#### PROBLEM TO SOLVE
Write out the entries below exactly as they stand. Skip every image.

#### Stored data entries
[Start of Attachment]

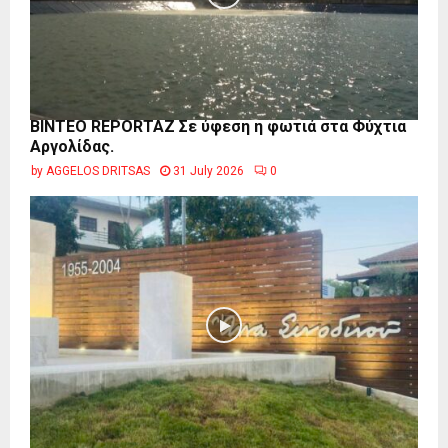
BINTEO REPORTAZ Σε ύφεση η φωτιά στα Φύχτια
Αργολίδας.
by
AGGELOS DRITSAS
31 July 2026
0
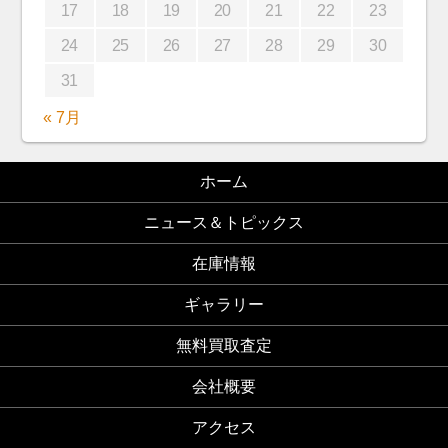
17
18
19
20
21
22
23
24
25
26
27
28
29
30
31
« 7月
ホーム
ニュース＆トピックス
在庫情報
ギャラリー
無料買取査定
会社概要
アクセス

[End of Attachment]

#### THE COMPLETED TASK
BINTEO REPORTAZ Σε ύφεση η φωτιά στα Φύχτια
Αργολίδας.
by
AGGELOS DRITSAS
31 July 2026
0
17
18
19
20
21
22
23
24
25
26
27
28
29
30
31
« 7月
ホーム
ニュース＆トピックス
在庫情報
ギャラリー
無料買取査定
会社概要
アクセス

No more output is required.